Problem >> For every line in the material, print that line exactly.

=== Section Start ===

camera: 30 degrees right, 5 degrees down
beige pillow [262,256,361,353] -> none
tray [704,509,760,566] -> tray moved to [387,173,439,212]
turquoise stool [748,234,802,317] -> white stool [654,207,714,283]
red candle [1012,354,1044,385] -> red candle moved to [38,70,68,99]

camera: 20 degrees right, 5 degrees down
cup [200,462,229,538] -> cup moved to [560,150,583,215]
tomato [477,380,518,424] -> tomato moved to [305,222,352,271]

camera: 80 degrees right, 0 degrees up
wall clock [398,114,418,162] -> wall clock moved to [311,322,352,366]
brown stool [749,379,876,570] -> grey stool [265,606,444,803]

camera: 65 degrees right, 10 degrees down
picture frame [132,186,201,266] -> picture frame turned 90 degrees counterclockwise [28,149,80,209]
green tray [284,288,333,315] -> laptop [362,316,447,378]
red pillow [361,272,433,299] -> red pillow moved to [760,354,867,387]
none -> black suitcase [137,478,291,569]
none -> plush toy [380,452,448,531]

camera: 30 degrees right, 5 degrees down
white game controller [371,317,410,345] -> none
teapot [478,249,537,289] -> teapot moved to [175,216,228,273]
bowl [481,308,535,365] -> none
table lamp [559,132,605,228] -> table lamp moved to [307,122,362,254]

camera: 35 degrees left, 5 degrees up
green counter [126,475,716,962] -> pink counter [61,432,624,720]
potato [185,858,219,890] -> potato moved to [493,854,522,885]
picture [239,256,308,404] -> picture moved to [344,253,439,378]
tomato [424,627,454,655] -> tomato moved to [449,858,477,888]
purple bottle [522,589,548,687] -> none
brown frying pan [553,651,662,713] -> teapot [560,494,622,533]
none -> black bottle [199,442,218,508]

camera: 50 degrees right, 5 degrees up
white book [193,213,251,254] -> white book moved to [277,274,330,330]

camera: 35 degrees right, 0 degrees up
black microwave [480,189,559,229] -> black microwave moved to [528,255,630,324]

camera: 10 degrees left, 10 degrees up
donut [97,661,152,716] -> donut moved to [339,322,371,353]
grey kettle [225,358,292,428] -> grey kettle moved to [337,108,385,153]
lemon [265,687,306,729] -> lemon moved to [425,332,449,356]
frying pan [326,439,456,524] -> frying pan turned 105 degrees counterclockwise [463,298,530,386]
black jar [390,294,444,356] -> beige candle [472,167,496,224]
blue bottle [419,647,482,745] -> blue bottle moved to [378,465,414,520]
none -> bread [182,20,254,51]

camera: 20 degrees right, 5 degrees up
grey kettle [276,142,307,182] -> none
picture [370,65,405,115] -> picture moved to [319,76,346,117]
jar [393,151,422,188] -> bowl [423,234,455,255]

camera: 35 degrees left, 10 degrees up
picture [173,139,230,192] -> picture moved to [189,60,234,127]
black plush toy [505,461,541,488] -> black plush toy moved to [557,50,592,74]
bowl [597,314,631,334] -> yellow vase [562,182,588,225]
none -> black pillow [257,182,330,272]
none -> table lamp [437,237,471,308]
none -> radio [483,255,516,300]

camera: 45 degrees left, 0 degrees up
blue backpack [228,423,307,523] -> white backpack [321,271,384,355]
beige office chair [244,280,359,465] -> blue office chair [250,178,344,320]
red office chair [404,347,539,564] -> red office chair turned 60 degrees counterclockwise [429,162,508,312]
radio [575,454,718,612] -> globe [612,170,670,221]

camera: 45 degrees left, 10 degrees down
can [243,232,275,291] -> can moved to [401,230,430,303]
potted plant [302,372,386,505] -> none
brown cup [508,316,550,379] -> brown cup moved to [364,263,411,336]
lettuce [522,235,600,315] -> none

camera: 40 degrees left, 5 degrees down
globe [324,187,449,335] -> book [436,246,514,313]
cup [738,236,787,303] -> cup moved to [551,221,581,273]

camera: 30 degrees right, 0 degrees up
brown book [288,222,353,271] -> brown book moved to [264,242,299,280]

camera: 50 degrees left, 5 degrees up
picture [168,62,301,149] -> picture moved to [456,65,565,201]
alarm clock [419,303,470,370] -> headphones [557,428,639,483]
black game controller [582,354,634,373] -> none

=== Section End ===

Solution to the problem >>
camera: 30 degrees right, 5 degrees down
beige pillow [262,256,361,353] -> none
tray [704,509,760,566] -> tray moved to [387,173,439,212]
turquoise stool [748,234,802,317] -> white stool [654,207,714,283]
red candle [1012,354,1044,385] -> red candle moved to [38,70,68,99]

camera: 20 degrees right, 5 degrees down
cup [200,462,229,538] -> cup moved to [560,150,583,215]
tomato [477,380,518,424] -> tomato moved to [305,222,352,271]

camera: 80 degrees right, 0 degrees up
wall clock [398,114,418,162] -> wall clock moved to [311,322,352,366]
brown stool [749,379,876,570] -> grey stool [265,606,444,803]

camera: 65 degrees right, 10 degrees down
picture frame [132,186,201,266] -> picture frame turned 90 degrees counterclockwise [28,149,80,209]
green tray [284,288,333,315] -> laptop [362,316,447,378]
red pillow [361,272,433,299] -> red pillow moved to [760,354,867,387]
none -> black suitcase [137,478,291,569]
none -> plush toy [380,452,448,531]

camera: 30 degrees right, 5 degrees down
white game controller [371,317,410,345] -> none
teapot [478,249,537,289] -> teapot moved to [175,216,228,273]
bowl [481,308,535,365] -> none
table lamp [559,132,605,228] -> table lamp moved to [307,122,362,254]

camera: 35 degrees left, 5 degrees up
green counter [126,475,716,962] -> pink counter [61,432,624,720]
potato [185,858,219,890] -> potato moved to [493,854,522,885]
picture [239,256,308,404] -> picture moved to [344,253,439,378]
tomato [424,627,454,655] -> tomato moved to [449,858,477,888]
purple bottle [522,589,548,687] -> none
brown frying pan [553,651,662,713] -> teapot [560,494,622,533]
none -> black bottle [199,442,218,508]

camera: 50 degrees right, 5 degrees up
white book [193,213,251,254] -> white book moved to [277,274,330,330]

camera: 35 degrees right, 0 degrees up
black microwave [480,189,559,229] -> black microwave moved to [528,255,630,324]

camera: 10 degrees left, 10 degrees up
donut [97,661,152,716] -> donut moved to [339,322,371,353]
grey kettle [225,358,292,428] -> grey kettle moved to [337,108,385,153]
lemon [265,687,306,729] -> lemon moved to [425,332,449,356]
frying pan [326,439,456,524] -> frying pan turned 105 degrees counterclockwise [463,298,530,386]
black jar [390,294,444,356] -> beige candle [472,167,496,224]
blue bottle [419,647,482,745] -> blue bottle moved to [378,465,414,520]
none -> bread [182,20,254,51]

camera: 20 degrees right, 5 degrees up
grey kettle [276,142,307,182] -> none
picture [370,65,405,115] -> picture moved to [319,76,346,117]
jar [393,151,422,188] -> bowl [423,234,455,255]

camera: 35 degrees left, 10 degrees up
picture [173,139,230,192] -> picture moved to [189,60,234,127]
black plush toy [505,461,541,488] -> black plush toy moved to [557,50,592,74]
bowl [597,314,631,334] -> yellow vase [562,182,588,225]
none -> black pillow [257,182,330,272]
none -> table lamp [437,237,471,308]
none -> radio [483,255,516,300]

camera: 45 degrees left, 0 degrees up
blue backpack [228,423,307,523] -> white backpack [321,271,384,355]
beige office chair [244,280,359,465] -> blue office chair [250,178,344,320]
red office chair [404,347,539,564] -> red office chair turned 60 degrees counterclockwise [429,162,508,312]
radio [575,454,718,612] -> globe [612,170,670,221]

camera: 45 degrees left, 10 degrees down
can [243,232,275,291] -> can moved to [401,230,430,303]
potted plant [302,372,386,505] -> none
brown cup [508,316,550,379] -> brown cup moved to [364,263,411,336]
lettuce [522,235,600,315] -> none

camera: 40 degrees left, 5 degrees down
globe [324,187,449,335] -> book [436,246,514,313]
cup [738,236,787,303] -> cup moved to [551,221,581,273]

camera: 30 degrees right, 0 degrees up
brown book [288,222,353,271] -> brown book moved to [264,242,299,280]

camera: 50 degrees left, 5 degrees up
picture [168,62,301,149] -> picture moved to [456,65,565,201]
alarm clock [419,303,470,370] -> headphones [557,428,639,483]
black game controller [582,354,634,373] -> none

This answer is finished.